Comparative Example 2 A 2 μm thick surface protective layer was formed in the same manner as in Example 1, except that the same amount of vinyl chloride-vinyl acetate-vinyl alcohol copolymer was used instead of 10 parts of cellulose acetate in Example 1. A magnetic tape for transfer was produced in the same manner as in Example 1.

Example 4 A 1 μm thick surface protective layer was formed in the same manner as in Example 1, except that the amount of cellulose acetate used in Example 1 was changed from 10 parts to 5 parts, and transfer was carried out in the same manner as in Example 1. A magnetic tape was made for the purpose.

Comparative Example 3 A 1 μm thick surface protective layer was prepared in the same manner as in Example 1, except that 5 parts of nitrocellulose (same as used in Example 3) was used instead of 10 parts of cellulose acetate in Example 1. A magnetic tape for transfer was produced in the same manner as in Example 1.

The transfer magnetic tape (tape width 6.5 m1) obtained in the above Examples and Comparative Examples was temporarily adhered onto a 0.7 m thick hard vinyl chloride substrate with the adhesive layer side as the contact surface. ,
After heat-pressing at 120° C. and 30 kg/− for 2 seconds using a stamping plate, the support was peeled off.

Next, nine of these substrates and ten aluminum press plates were alternately stacked, heated and pressurized at 140° C. and 40 kg/cA for 2 hours, and after cooling, cut into predetermined dimensions to produce a magnetic card. A wear resistance test was conducted by repeatedly passing each of these magnetic cards through Card League (manufactured by Juishi Electric Co., Ltd.) at a running speed of 19c111/min. The results are shown in the table below along with the mold releasability during transfer.

As is clear from the table above, the magnetic stripes transferred and formed using the magnetic transfer tapes of the present invention (Examples 1 to 3), in which the surface protective layer contains cellulose acetate and has a thickness of 2 μm or less, have extremely high abrasion resistance. In addition to having good properties, it also has good mold releasability during formation. Moreover, the thickness of the surface protective layer is 1
Even when it is as thin as μm (Example 4), it has the same abrasion resistance as the transfer magnetic tape (Comparative Example 1) having a 2 μm thick surface protective layer containing nitrocellulose.

In contrast, the thickness of nitrocellulose is 1 μm.
The magnetic transfer tape (Comparative Example 3) equipped with a surface protective layer of (Comparative Example 3) had insufficient abrasion resistance due to the thin wall formation.

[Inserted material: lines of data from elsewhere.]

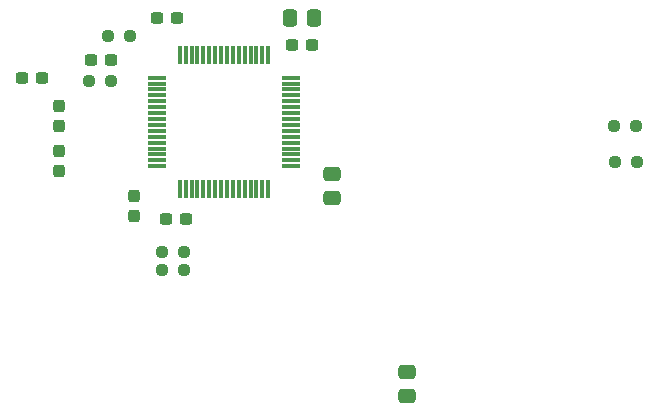
<source format=gbr>
%TF.GenerationSoftware,KiCad,Pcbnew,8.0.3*%
%TF.CreationDate,2024-06-21T15:52:04+03:00*%
%TF.ProjectId,pm,706d2e6b-6963-4616-945f-706362585858,rev?*%
%TF.SameCoordinates,Original*%
%TF.FileFunction,Paste,Bot*%
%TF.FilePolarity,Positive*%
%FSLAX46Y46*%
G04 Gerber Fmt 4.6, Leading zero omitted, Abs format (unit mm)*
G04 Created by KiCad (PCBNEW 8.0.3) date 2024-06-21 15:52:04*
%MOMM*%
%LPD*%
G01*
G04 APERTURE LIST*
G04 Aperture macros list*
%AMRoundRect*
0 Rectangle with rounded corners*
0 $1 Rounding radius*
0 $2 $3 $4 $5 $6 $7 $8 $9 X,Y pos of 4 corners*
0 Add a 4 corners polygon primitive as box body*
4,1,4,$2,$3,$4,$5,$6,$7,$8,$9,$2,$3,0*
0 Add four circle primitives for the rounded corners*
1,1,$1+$1,$2,$3*
1,1,$1+$1,$4,$5*
1,1,$1+$1,$6,$7*
1,1,$1+$1,$8,$9*
0 Add four rect primitives between the rounded corners*
20,1,$1+$1,$2,$3,$4,$5,0*
20,1,$1+$1,$4,$5,$6,$7,0*
20,1,$1+$1,$6,$7,$8,$9,0*
20,1,$1+$1,$8,$9,$2,$3,0*%
G04 Aperture macros list end*
%ADD10RoundRect,0.237500X0.300000X0.237500X-0.300000X0.237500X-0.300000X-0.237500X0.300000X-0.237500X0*%
%ADD11RoundRect,0.237500X0.250000X0.237500X-0.250000X0.237500X-0.250000X-0.237500X0.250000X-0.237500X0*%
%ADD12RoundRect,0.237500X-0.250000X-0.237500X0.250000X-0.237500X0.250000X0.237500X-0.250000X0.237500X0*%
%ADD13RoundRect,0.250000X0.475000X-0.337500X0.475000X0.337500X-0.475000X0.337500X-0.475000X-0.337500X0*%
%ADD14RoundRect,0.237500X0.237500X-0.300000X0.237500X0.300000X-0.237500X0.300000X-0.237500X-0.300000X0*%
%ADD15RoundRect,0.237500X-0.237500X0.300000X-0.237500X-0.300000X0.237500X-0.300000X0.237500X0.300000X0*%
%ADD16RoundRect,0.237500X-0.300000X-0.237500X0.300000X-0.237500X0.300000X0.237500X-0.300000X0.237500X0*%
%ADD17RoundRect,0.250000X-0.475000X0.337500X-0.475000X-0.337500X0.475000X-0.337500X0.475000X0.337500X0*%
%ADD18RoundRect,0.250000X-0.337500X-0.475000X0.337500X-0.475000X0.337500X0.475000X-0.337500X0.475000X0*%
%ADD19RoundRect,0.075000X-0.075000X-0.700000X0.075000X-0.700000X0.075000X0.700000X-0.075000X0.700000X0*%
%ADD20RoundRect,0.075000X-0.700000X-0.075000X0.700000X-0.075000X0.700000X0.075000X-0.700000X0.075000X0*%
G04 APERTURE END LIST*
D10*
%TO.C,C13*%
X90831500Y-86106000D03*
X92556500Y-86106000D03*
%TD*%
D11*
%TO.C,R16*%
X99972500Y-82550000D03*
X98147500Y-82550000D03*
%TD*%
%TO.C,R15*%
X142898500Y-93218000D03*
X141073500Y-93218000D03*
%TD*%
D12*
%TO.C,R14*%
X140970000Y-90170000D03*
X142795000Y-90170000D03*
%TD*%
D10*
%TO.C,C24*%
X104748500Y-98044000D03*
X103023500Y-98044000D03*
%TD*%
D13*
%TO.C,C23*%
X123444000Y-110955000D03*
X123444000Y-113030000D03*
%TD*%
D12*
%TO.C,R12*%
X96520000Y-86360000D03*
X98345000Y-86360000D03*
%TD*%
D14*
%TO.C,C17*%
X100330000Y-97790000D03*
X100330000Y-96065000D03*
%TD*%
%TO.C,C15*%
X93980000Y-90170000D03*
X93980000Y-88445000D03*
%TD*%
D10*
%TO.C,C16*%
X98398500Y-84582000D03*
X96673500Y-84582000D03*
%TD*%
D15*
%TO.C,C14*%
X93980000Y-92255000D03*
X93980000Y-93980000D03*
%TD*%
D16*
%TO.C,C20*%
X102261500Y-81026000D03*
X103986500Y-81026000D03*
%TD*%
D12*
%TO.C,R11*%
X104544500Y-100838000D03*
X102719500Y-100838000D03*
%TD*%
%TO.C,R13*%
X102719500Y-102362000D03*
X104544500Y-102362000D03*
%TD*%
D10*
%TO.C,C21*%
X113691500Y-83312000D03*
X115416500Y-83312000D03*
%TD*%
D17*
%TO.C,C11*%
X117094000Y-94191000D03*
X117094000Y-96266000D03*
%TD*%
D18*
%TO.C,C12*%
X113516500Y-81026000D03*
X115591500Y-81026000D03*
%TD*%
D19*
%TO.C,U11*%
X104180000Y-95482500D03*
X104680000Y-95482500D03*
X105180000Y-95482500D03*
X105680000Y-95482500D03*
X106180000Y-95482500D03*
X106680000Y-95482500D03*
X107180000Y-95482500D03*
X107680000Y-95482500D03*
X108180000Y-95482500D03*
X108680000Y-95482500D03*
X109180000Y-95482500D03*
X109680000Y-95482500D03*
X110180000Y-95482500D03*
X110680000Y-95482500D03*
X111180000Y-95482500D03*
X111680000Y-95482500D03*
D20*
X113605000Y-93557500D03*
X113605000Y-93057500D03*
X113605000Y-92557500D03*
X113605000Y-92057500D03*
X113605000Y-91557500D03*
X113605000Y-91057500D03*
X113605000Y-90557500D03*
X113605000Y-90057500D03*
X113605000Y-89557500D03*
X113605000Y-89057500D03*
X113605000Y-88557500D03*
X113605000Y-88057500D03*
X113605000Y-87557500D03*
X113605000Y-87057500D03*
X113605000Y-86557500D03*
X113605000Y-86057500D03*
D19*
X111680000Y-84132500D03*
X111180000Y-84132500D03*
X110680000Y-84132500D03*
X110180000Y-84132500D03*
X109680000Y-84132500D03*
X109180000Y-84132500D03*
X108680000Y-84132500D03*
X108180000Y-84132500D03*
X107680000Y-84132500D03*
X107180000Y-84132500D03*
X106680000Y-84132500D03*
X106180000Y-84132500D03*
X105680000Y-84132500D03*
X105180000Y-84132500D03*
X104680000Y-84132500D03*
X104180000Y-84132500D03*
D20*
X102255000Y-86057500D03*
X102255000Y-86557500D03*
X102255000Y-87057500D03*
X102255000Y-87557500D03*
X102255000Y-88057500D03*
X102255000Y-88557500D03*
X102255000Y-89057500D03*
X102255000Y-89557500D03*
X102255000Y-90057500D03*
X102255000Y-90557500D03*
X102255000Y-91057500D03*
X102255000Y-91557500D03*
X102255000Y-92057500D03*
X102255000Y-92557500D03*
X102255000Y-93057500D03*
X102255000Y-93557500D03*
%TD*%
M02*

</source>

It can be seen that when the magnetic transfer tape (Comparative Example 2) was used, both the abrasion resistance and the mold releasability were poor.

Claims (1)

[Claims] (1) A magnetic tape for transfer comprising at least three layers, a surface protective layer, a magnetic layer, and an adhesive layer, provided in order from the bottom on a support, characterized in that the surface protective layer contains cellulose acetate. Magnetic tape for transcription.